Researchers from Oak Ridge National Laboratory, the largest U.S. Department of Energy (DOE) open science laboratory, have developed Peregrine artificial intelligence (AI) software for powder-bed fusion 3D printers that will enable real-time 3D printing quality assessment, without the need for expensive characterization equipment.
The AI software named Peregrine, probably after the Peregrine falcon, is always on the lookout for flaws in 3D printing in real-time.
PEREGRINE AI SOFTWARE
Peregrine AI software supports the advanced manufacturing “digital thread” being developed at ORNL that collects and analyses data through every step of the manufacturing process, from design to feedstock selection to the print build to material testing.
Vincent Paquit, who leads advanced manufacturing data analytics research as part of ORNL’s Imaging, Signals, and Machine Learning group explained, “Capturing that information creates a digital ‘clone’ for each part, providing a trove of data from the raw material to the operational component. We then use that data to qualify the part and to inform future builds across multiple part geometries and with multiple materials, achieving new levels of automation and manufacturing quality assurance.”
The digital thread supports the factory of the future in which custom parts are conceived using computer-aided design, or CAD, and then produced by self-correcting 3D printers via an advanced communications network, with less cost, time, energy and materials compared with conventional production. The concept requires a process control method to ensure that every part rolling off printers is ready to install in essential applications like cars, airplanes, and energy facilities.
ORNL researchers have created a novel convolutional neural network as a control method for surface-visible defects that would work on multiple printer models. If Peregrine AI software detects an anomaly that may affect the quality of the part, it automatically alerts operators so adjustments can be made.
The software is well suited to powder bed printers that are popularly used for metal 3D printing.
However, during the printing process, problems such as the uneven distribution of the powder or binding agent, spatters, insufficient heat, and some porosities can result in defects at the surface of each layer.
According to ORNL’s Luke Scime, principal investigator for Peregrine, “One of the fundamental challenges for additive manufacturing is that you’re caring about things that occur on length-scales of tens of microns and happening in microseconds, and caring about that for days or even weeks of build time. Because a flaw can form at any one of those points at any one of those times, it becomes a challenge to understand the process and to qualify a part.”

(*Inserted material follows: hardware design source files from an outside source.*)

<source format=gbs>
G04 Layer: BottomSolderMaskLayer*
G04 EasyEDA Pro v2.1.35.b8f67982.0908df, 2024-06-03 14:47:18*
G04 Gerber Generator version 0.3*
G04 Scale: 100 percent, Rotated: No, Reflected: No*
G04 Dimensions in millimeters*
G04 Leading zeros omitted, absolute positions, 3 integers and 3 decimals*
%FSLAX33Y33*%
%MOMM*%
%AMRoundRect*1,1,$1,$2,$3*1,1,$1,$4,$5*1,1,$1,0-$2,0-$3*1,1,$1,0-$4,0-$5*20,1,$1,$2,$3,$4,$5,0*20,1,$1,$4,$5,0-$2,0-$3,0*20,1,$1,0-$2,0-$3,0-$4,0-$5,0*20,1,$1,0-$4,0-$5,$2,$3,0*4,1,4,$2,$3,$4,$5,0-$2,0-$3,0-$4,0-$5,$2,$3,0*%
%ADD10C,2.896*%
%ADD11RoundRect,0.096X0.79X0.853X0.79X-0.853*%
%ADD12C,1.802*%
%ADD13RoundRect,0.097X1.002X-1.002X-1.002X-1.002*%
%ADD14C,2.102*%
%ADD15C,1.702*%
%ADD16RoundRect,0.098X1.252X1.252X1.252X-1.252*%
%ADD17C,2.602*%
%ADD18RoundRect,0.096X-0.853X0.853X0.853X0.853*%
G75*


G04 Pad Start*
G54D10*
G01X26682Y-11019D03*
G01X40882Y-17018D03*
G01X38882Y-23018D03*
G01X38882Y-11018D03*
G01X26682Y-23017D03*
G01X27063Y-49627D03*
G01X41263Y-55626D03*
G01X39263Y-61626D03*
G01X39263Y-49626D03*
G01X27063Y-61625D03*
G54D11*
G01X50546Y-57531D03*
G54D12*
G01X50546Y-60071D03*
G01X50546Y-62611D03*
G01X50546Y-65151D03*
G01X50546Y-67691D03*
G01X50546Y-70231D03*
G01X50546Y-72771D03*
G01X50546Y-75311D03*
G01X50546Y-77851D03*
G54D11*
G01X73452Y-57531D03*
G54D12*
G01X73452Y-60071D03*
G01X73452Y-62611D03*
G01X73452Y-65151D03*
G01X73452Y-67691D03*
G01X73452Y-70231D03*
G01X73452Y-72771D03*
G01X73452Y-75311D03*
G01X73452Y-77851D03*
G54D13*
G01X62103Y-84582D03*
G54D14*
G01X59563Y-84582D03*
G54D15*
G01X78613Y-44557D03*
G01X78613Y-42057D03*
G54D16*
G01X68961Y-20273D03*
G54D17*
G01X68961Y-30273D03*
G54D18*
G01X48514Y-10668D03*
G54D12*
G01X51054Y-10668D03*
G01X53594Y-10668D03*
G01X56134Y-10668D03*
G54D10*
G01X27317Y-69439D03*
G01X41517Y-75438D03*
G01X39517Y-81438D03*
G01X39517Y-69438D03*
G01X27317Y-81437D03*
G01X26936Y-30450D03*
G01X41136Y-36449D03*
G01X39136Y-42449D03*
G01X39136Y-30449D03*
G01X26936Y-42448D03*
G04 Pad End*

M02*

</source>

PEREGRINE AI SOFTWARE TESTING
Peregrine AI Software is being tested on multiple printers at ORNL, including as part of the Transformational Challenge Reactor, or TCR, Demonstration Program that is pursuing the world’s first additively manufactured nuclear reactor.
The Peregrine AI software has been tested successfully on seven powder bed printers at ORNL so far, including electron beam melting, laser powder bed, and binder jetting, as detailed in the journal Additive Manufacturing.

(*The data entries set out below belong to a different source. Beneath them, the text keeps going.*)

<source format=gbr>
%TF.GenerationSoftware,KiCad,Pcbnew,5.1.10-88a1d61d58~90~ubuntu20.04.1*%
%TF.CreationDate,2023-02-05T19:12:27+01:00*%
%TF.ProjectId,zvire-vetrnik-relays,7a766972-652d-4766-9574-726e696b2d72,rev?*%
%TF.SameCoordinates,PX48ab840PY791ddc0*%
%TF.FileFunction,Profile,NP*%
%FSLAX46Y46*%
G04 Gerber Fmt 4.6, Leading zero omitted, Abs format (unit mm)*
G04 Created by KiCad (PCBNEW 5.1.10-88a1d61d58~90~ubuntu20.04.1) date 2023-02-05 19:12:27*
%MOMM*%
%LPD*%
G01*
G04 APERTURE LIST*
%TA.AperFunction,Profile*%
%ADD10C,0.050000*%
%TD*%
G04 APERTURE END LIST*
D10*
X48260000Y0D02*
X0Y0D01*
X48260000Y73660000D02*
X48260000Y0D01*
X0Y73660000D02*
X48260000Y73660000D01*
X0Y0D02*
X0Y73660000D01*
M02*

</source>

ORNL researchers stress that by making the Peregrine software machine-agnostic printer manufacturers can save development time while offering an improved product to industry.
Scime added, “Anything we can do to help operators and designers know what works and what doesn’t helps with the confidence that the part will be okay for use. When you have a 3D map of every pixel where the network thinks there is an anomaly and what it thinks the problem is, it opens up a whole world of understanding of the build process.”
The Peregrine AI software was developed at the Manufacturing Demonstration Facility at ORNL, a U.S. Department of Energy user facility that works closely with industry to develop, test, and refine nearly every type of modern advanced manufacturing technology.
The work was sponsored by DOE’s Office of Energy Efficiency and Renewable Energy’s Advanced Manufacturing Office and the DOE Office of Nuclear Energy, which funds the TCR program.